Через минуту Франческа входит в кабинет и садится. Ей двадцать один год. Я очень надеюсь, что ей просто нужен рецепт на оральные контрацептивы. Я выдавливаю из себя широкую улыбку и спрашиваю, чем могу помочь. Пока она ерзает на стуле, готовясь к нападению, я думаю, не пора ли начать формулировать вопрос следующим образом: «С какой ОДНОЙ проблемой я могу вам помочь?» Что-то должно измениться. Я, как и любой другой терапевт, не могу за 10 минут решить несколько проблем безопасно, эффективно и полно. Боже, я опять жалуюсь, но моей эмоциональной устойчивости скоро придет конец. Если вам интересно, почему так много терапевтов выгорают и уходят, то перед вами отличный тому пример — я, просто хороший терапевт. По крайней мере, я на это надеюсь. Однако сейчас я настолько ненавижу свою работу и то, что она со мной сделала, что готов встать и уйти, хотя все эти годы старался делать все возможное для людей, сидящих напротив меня.

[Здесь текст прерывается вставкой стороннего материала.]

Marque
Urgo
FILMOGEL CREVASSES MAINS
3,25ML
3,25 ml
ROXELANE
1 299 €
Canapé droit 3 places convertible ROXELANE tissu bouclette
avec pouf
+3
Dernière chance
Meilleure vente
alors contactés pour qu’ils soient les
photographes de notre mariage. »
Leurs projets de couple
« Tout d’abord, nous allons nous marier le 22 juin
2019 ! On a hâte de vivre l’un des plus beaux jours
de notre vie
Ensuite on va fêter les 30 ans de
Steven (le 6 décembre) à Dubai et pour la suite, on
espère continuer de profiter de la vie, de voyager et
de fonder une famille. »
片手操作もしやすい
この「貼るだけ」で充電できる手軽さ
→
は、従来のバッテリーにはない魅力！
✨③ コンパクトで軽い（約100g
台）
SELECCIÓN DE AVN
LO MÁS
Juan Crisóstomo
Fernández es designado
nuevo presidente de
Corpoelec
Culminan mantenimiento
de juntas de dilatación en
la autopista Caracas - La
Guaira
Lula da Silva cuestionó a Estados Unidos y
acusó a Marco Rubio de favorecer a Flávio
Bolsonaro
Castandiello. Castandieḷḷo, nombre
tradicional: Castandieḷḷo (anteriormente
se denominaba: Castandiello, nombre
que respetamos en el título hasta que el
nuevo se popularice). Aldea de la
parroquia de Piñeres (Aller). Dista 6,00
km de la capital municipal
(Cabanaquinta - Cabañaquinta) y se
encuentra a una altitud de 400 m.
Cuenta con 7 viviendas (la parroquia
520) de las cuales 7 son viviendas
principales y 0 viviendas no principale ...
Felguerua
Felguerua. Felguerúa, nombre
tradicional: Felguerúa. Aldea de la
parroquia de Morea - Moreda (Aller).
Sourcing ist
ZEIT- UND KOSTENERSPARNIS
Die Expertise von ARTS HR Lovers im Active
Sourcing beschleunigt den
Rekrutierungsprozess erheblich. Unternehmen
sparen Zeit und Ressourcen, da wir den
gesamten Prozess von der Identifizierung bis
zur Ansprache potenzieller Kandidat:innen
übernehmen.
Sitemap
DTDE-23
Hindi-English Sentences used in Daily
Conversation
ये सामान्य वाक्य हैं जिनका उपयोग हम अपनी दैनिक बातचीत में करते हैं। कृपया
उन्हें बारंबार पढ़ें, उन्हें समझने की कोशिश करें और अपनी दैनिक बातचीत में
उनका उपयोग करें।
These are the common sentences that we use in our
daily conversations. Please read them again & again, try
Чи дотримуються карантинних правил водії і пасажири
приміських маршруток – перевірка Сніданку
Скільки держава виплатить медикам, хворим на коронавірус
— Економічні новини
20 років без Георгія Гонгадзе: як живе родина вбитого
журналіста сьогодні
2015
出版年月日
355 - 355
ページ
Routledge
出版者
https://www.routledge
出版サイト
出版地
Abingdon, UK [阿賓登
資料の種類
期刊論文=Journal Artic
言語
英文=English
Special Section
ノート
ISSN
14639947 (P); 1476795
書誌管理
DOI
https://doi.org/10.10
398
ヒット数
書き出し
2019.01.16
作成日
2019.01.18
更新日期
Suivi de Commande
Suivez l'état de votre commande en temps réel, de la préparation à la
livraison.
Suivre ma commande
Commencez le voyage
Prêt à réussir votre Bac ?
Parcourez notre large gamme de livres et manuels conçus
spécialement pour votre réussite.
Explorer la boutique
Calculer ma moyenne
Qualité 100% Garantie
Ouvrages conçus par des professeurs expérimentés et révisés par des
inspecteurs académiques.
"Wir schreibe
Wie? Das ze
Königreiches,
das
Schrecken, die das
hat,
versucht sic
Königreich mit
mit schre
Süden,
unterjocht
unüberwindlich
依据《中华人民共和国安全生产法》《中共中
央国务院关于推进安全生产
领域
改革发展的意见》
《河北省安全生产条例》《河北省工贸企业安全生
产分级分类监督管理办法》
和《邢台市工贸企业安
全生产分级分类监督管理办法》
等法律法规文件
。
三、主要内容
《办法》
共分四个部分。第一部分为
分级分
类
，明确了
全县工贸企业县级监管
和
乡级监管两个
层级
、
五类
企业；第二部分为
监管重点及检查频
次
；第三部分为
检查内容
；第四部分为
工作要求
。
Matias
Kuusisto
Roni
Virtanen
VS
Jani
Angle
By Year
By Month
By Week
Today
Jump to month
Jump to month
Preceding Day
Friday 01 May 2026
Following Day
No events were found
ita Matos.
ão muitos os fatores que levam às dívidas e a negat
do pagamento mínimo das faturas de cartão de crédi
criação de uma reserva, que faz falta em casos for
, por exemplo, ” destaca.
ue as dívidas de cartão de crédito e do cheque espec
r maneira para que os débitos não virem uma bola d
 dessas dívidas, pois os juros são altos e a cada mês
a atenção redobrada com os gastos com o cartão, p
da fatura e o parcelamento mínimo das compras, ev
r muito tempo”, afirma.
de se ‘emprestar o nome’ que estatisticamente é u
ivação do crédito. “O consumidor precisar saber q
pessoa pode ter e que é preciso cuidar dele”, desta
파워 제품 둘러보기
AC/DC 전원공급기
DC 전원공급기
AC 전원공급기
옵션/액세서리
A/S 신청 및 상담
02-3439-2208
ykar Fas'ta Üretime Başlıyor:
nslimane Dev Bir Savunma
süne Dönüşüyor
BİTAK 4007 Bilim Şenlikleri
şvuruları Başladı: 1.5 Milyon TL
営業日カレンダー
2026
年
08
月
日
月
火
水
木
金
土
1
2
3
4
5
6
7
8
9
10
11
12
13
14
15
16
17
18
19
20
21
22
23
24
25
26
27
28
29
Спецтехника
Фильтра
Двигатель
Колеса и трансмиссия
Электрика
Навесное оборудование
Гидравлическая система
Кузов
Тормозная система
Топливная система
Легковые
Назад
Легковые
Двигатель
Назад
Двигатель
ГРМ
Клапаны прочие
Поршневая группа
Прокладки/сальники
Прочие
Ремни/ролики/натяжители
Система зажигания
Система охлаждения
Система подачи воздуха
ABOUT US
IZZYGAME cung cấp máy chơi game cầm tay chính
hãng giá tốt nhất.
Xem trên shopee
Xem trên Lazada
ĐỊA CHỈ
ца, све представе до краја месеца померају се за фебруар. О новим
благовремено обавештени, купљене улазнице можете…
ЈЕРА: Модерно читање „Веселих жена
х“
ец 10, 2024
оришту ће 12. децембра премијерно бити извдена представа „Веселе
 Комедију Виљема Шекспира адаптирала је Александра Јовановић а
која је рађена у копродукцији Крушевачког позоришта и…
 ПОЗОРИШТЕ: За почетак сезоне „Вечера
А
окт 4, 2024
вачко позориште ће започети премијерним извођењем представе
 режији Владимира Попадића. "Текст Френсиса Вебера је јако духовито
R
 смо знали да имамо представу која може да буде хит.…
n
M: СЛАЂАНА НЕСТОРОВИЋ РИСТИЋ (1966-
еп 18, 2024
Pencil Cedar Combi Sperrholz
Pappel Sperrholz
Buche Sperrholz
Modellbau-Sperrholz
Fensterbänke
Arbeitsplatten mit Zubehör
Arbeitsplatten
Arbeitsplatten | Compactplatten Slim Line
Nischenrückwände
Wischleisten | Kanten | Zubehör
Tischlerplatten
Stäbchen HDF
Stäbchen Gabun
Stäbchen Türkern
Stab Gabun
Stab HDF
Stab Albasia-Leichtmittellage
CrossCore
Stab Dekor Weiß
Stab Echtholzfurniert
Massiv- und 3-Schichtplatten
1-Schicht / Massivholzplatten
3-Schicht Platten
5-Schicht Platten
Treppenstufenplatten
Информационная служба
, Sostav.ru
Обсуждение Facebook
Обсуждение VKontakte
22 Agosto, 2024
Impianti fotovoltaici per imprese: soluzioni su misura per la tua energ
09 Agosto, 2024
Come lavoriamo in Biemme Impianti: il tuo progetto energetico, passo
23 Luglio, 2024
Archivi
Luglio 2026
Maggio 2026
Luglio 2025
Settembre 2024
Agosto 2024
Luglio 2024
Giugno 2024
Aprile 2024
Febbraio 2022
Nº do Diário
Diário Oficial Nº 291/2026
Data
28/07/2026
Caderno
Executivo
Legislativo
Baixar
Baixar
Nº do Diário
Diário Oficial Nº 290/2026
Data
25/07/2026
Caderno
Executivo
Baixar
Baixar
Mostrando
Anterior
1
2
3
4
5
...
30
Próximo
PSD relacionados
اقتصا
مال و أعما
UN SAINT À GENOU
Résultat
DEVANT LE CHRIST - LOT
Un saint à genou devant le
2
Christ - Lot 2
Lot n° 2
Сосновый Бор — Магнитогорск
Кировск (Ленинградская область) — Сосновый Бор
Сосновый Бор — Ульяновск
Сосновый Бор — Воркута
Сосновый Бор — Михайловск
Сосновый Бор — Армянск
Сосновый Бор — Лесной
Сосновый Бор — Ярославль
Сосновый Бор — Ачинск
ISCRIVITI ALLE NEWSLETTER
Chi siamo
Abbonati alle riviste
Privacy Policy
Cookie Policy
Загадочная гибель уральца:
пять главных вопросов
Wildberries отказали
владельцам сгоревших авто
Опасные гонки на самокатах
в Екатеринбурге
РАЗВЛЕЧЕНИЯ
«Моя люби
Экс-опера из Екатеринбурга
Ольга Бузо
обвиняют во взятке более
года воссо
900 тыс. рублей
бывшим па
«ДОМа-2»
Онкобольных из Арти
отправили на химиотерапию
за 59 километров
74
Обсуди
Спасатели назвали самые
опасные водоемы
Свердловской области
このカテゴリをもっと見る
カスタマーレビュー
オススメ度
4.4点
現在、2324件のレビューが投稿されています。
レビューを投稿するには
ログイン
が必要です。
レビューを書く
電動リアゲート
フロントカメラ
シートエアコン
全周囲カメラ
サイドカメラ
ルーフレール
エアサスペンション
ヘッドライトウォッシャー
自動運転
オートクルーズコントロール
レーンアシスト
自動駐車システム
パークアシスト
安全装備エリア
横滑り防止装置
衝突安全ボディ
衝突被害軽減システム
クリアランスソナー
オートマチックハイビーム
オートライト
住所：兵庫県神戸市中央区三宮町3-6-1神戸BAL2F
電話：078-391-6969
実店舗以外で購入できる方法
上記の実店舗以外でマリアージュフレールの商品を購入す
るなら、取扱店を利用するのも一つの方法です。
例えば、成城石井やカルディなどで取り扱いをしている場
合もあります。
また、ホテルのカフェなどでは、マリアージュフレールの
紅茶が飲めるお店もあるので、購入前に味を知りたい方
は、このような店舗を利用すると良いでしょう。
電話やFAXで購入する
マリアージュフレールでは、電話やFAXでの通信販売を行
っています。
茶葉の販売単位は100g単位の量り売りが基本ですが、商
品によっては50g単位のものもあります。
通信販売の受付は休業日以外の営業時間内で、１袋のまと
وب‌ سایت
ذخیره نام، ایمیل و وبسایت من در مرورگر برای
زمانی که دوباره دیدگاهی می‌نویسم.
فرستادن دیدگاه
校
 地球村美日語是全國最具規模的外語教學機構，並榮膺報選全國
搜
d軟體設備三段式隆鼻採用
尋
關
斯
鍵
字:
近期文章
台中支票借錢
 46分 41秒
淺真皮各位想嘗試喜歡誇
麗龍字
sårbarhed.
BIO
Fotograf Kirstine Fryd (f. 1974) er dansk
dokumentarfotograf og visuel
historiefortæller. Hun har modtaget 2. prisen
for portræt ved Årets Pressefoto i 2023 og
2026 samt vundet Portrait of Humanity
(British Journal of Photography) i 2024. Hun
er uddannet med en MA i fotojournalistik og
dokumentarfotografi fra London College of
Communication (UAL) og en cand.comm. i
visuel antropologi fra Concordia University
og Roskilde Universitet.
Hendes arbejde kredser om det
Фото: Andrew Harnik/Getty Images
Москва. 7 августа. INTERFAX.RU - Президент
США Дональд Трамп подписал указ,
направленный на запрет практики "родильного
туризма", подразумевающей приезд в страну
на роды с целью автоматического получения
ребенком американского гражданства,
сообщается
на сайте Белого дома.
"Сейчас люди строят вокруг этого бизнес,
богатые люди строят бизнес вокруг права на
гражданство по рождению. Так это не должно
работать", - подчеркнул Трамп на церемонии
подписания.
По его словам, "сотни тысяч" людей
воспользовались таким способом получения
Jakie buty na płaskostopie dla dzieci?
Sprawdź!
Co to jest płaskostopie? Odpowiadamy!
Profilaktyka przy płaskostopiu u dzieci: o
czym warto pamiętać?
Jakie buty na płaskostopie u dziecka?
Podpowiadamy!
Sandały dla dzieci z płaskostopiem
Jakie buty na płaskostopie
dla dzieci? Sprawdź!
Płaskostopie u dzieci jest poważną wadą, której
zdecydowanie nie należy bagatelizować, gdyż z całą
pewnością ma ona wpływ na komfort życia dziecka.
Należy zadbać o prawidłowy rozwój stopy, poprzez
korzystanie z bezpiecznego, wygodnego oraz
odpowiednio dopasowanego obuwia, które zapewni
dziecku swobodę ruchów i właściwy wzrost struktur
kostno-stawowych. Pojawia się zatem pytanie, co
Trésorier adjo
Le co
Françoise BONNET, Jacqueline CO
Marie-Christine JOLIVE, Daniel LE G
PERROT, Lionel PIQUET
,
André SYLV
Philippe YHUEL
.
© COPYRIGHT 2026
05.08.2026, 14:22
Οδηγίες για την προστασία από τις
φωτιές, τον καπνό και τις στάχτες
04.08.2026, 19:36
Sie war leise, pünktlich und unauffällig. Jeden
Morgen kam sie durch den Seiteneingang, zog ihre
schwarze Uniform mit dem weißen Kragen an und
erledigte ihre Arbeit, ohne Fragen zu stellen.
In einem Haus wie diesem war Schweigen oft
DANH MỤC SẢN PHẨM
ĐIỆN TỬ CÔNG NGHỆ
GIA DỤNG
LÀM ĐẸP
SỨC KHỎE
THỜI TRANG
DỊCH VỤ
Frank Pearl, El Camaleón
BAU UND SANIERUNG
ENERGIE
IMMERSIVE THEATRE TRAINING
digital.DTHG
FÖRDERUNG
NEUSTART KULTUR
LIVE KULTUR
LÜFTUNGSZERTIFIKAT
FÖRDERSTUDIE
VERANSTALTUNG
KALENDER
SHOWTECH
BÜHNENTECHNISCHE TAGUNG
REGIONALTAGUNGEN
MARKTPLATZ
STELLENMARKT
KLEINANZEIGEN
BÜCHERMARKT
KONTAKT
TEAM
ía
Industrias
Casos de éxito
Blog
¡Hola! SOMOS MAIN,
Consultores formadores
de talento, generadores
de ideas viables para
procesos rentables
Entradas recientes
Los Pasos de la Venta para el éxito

Ухожу. Решено. Гребаная работа.
Сидя перед Франческой и выслушивая ее четвертую проблему (она рассказывает мне одновременно о боли в тазу, продолжающейся четыре года, и покалывании в правом указательном пальце, длящемся два дня), я знаю, что сейчас произойдет. И происходит. Я козел, настоящий козел и поступаю совершенно нехарактерным для себя образом, вытравливая ее из кабинета своей истерикой. Разумеется, я не могу прямо сейчас устранить твою боль в тазу, а что касается пальца, кто знает? Может, покалывание исчезнет еще через пару дней, так почему бы не проявить немного терпения и не подождать больше сорока восьми часов? Произнося эту тираду, я понимаю, что Франческе, вероятно, пришлось ждать этой консультации две недели. К тому же она даже не попала к своему постоянному терапевту. Я понимаю, как проблемы накапливаются, однако мне не становится от этого легче. Мы стараемся привлечь к терапии больше молодых врачей, однако численность терапевтов постоянно снижается. К сожалению, меня это не удивляет. Такие дни, как сегодня, у большинства терапевтов бывают каждую неделю.